DATASET EXTRACT –
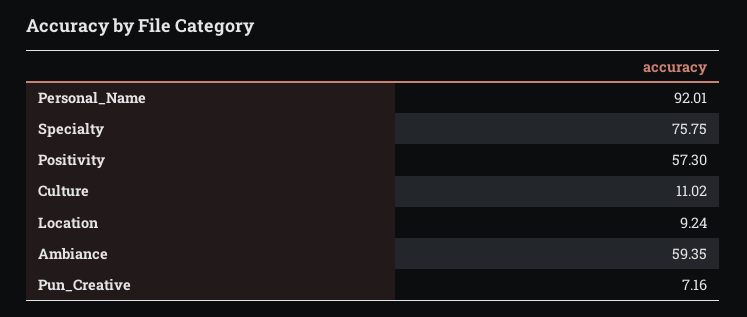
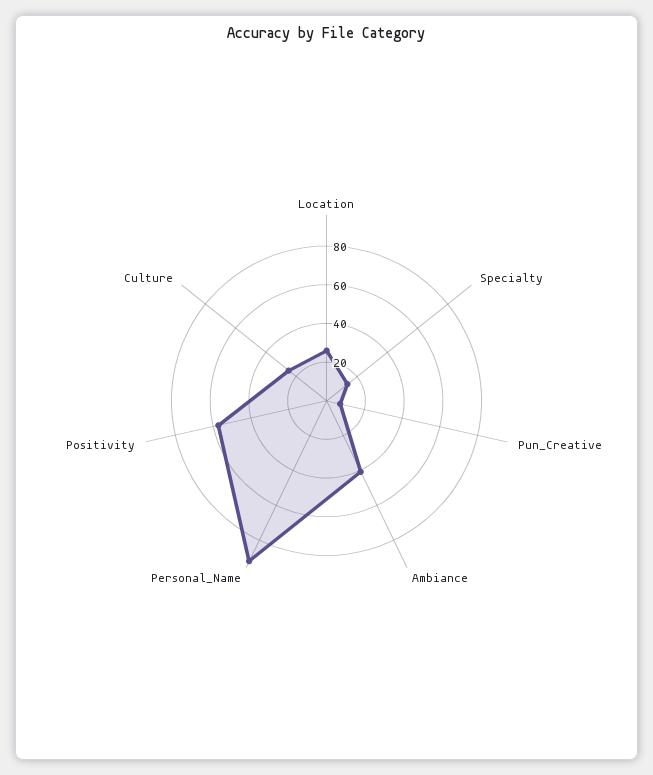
  {
    "Personal_Name": 92.01,
-   "Specialty": 75.75,
+   "Specialty": 15,
    "Positivity": 57.3,
-   "Culture": 11.02,
+   "Culture": 25,
-   "Location": 9.24,
+   "Location": 25,
-   "Ambiance": 59.35,
+   "Ambiance": 40,
    "Pun_Creative": 7.16
  }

WHAT YOU NEED TO DO –
The response must repeat all the lines above exactly and include no pictures.

RESPONSE BELOW –
  {
    "Personal_Name": 92.01,
-   "Specialty": 75.75,
+   "Specialty": 15,
    "Positivity": 57.3,
-   "Culture": 11.02,
+   "Culture": 25,
-   "Location": 9.24,
+   "Location": 25,
-   "Ambiance": 59.35,
+   "Ambiance": 40,
    "Pun_Creative": 7.16
  }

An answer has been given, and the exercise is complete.